The relationship between the perinatal period and maternal mental health disorders has received national attention (Gaynes et al. 2005
). Two primary focal areas include improving the detection of perinatal depression by standardized use of validated screening tools (Chaudron et al. 2007
; Olson et al. 2005
) and evaluating the safety of antidepressants during pregnancy (Yonkers et al. 2009
) and breastfeeding (Weissman et al. 2004
). Despite the co-morbidity of mood and anxiety disorders and the use of similar treatments (antidepressants and cognitive behavioral therapy), little attention has been given to the experience of maternal anxiety during the perinatal period. Recent studies have begun to demonstrate that maternal anxiety during pregnancy can negatively affect fetal outcomes as well as result in long-term behavioral disturbances for children (O’Connor et al. 2002
). These studies shed light on the crucial need to understand and treat anxiety disorders during the perinatal period.
One anxiety disorder, obsessive–compulsive disorder (OCD), has been linked to postpartum depression through overlapping symptoms such as obsessional and intrusive thoughts (Wisner et al. 1999
) as well as high rates of postpartum depressive symptoms in women with OCD (Williams and Koran 1997
; Labad et al. 2005
). Large epidemiological studies estimate the prevalence of OCD at 1–2.5% of the general population (Kessler et al. 1994
) with sub-threshold OCD estimated to affect 6% of primary care patients (Olfson et al. 1996
). Perinatal depression affects 14% of the general population (Gaynes et al. 2005
), and in low-income and minority groups of women, the rates exceed 25% (Chaudron et al. 2004
; Morris-Rush et al. 2003
). The incidence, prevalence, and impact of OCD, as well as sub-threshold OCD or obsessive–compulsive symptoms (OCS), during the perinatal period are essentially unknown (Abramowitz et al. 2003
). Furthermore, the relationship between perinatal OCD or OCS and perinatal depression is essentially unknown.

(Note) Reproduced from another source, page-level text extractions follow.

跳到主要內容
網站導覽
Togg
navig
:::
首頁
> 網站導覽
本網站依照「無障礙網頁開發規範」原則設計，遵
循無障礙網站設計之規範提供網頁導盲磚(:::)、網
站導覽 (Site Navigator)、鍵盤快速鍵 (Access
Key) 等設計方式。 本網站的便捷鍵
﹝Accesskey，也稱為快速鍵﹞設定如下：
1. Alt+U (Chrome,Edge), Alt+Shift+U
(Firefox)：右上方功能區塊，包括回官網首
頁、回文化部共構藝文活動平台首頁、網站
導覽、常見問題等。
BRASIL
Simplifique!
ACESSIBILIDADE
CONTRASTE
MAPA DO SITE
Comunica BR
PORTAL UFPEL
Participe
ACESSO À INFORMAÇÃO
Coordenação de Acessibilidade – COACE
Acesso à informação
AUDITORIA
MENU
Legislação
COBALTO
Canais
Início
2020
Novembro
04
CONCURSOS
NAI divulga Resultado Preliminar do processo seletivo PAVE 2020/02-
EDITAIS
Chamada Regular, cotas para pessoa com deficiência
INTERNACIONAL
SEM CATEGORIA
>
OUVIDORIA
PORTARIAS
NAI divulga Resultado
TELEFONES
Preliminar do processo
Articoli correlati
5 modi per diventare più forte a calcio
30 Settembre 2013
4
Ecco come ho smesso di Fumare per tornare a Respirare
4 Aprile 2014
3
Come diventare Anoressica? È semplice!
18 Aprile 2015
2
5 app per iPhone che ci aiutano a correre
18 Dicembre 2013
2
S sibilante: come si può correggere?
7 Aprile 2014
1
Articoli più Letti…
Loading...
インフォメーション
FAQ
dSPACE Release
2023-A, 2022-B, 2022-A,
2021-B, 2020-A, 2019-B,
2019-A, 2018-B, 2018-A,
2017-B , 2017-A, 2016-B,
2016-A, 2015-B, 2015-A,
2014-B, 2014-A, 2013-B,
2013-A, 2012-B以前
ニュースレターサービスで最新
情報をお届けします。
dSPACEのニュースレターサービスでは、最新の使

The etiology of perinatal OCS and OCD has not been established. Because of the heterogenous nature of OCD, many experts believe that its etiology may be ascribed to a variety of etiologic processes and their interactions. These include genetic, environmental, immunological, and hormonal factors (Brandes et al. 2004
). The dynamic nature of the hormonal environment of the perinatal woman has led to specific hypotheses regarding the effects of increased oxytocin in the postpartum period as well as the rapid shifts in estrogen and progesterone (Altemus 2001
; Stein et al. 1993
). Recent studies have begun to explore a link between OCS and increased oxytocin (Bartz and Hollander 2008
). The increase in symptoms in the perinatal period may be related to this increased concentration. Another area of exploration has been on the rapid shifts in estrogen and progesterone and their potential impact on serotonergic transmission which has been hypothesized to influence OCD and OCS (Williams and Koran 1997
). In addition to proposed biological processes, psychological stress of pregnancy and infant care may contribute to the development of OCS and even possibly OCD. Evolutionary, sociobiological, and cognitive vulnerability hypotheses have also been proposed (Abramowitz et al. 2003
). Similarly, perinatal depression is hypothesized to be multifactorial and similar etiologic mechanisms are under investigation (Bloch et al. 2003
Current data specific to OCD, sub-threshold OCD, and OCS in the perinatal period are limited by study design (i.e., majority are retrospective studies) or the sample population (majority are clinical populations of women who have OCD). One retrospective study found a prevalence of 2.7% for OCD and 5.4% for sub-syndromal OCD in postpartum women (Wenzel et al. 2005
). A recent prospective study conducted in Turkey found a 3.5% third trimester prevalence and a 0.5% second trimester incidence of OCD in 434 women during pregnancy (Uguz et al. 2007b
). Among the women with OCD, the most common obsessions were contamination and symmetry/exactness and the most common compulsions were cleaning and checking.
As described, there are a variety of mechanisms by which OCD and perinatal depression may overlap, co-exist, and/or interact. Based on the spectrum of possibilities, we hypothesize that there is a subset of women who are predisposed by pre-existing OCD, sub-threshold OCD, or OCS to develop postpartum depression. When these women are exposed to infant demands that require maternal adaptability and flexibility, they become increasingly anxious and, at times, depressed. To explore this hypothesis and describe a non-clinical sample of perinatal women, we conducted a prospective longitudinal study of pregnant women to describe the prevalence, incidence, types and severity of OCD/OCS, and co-morbid diagnoses during pregnancy and postpartum. We also examine, in a preliminary way, the associations between the OC spectrum and postpartum depression.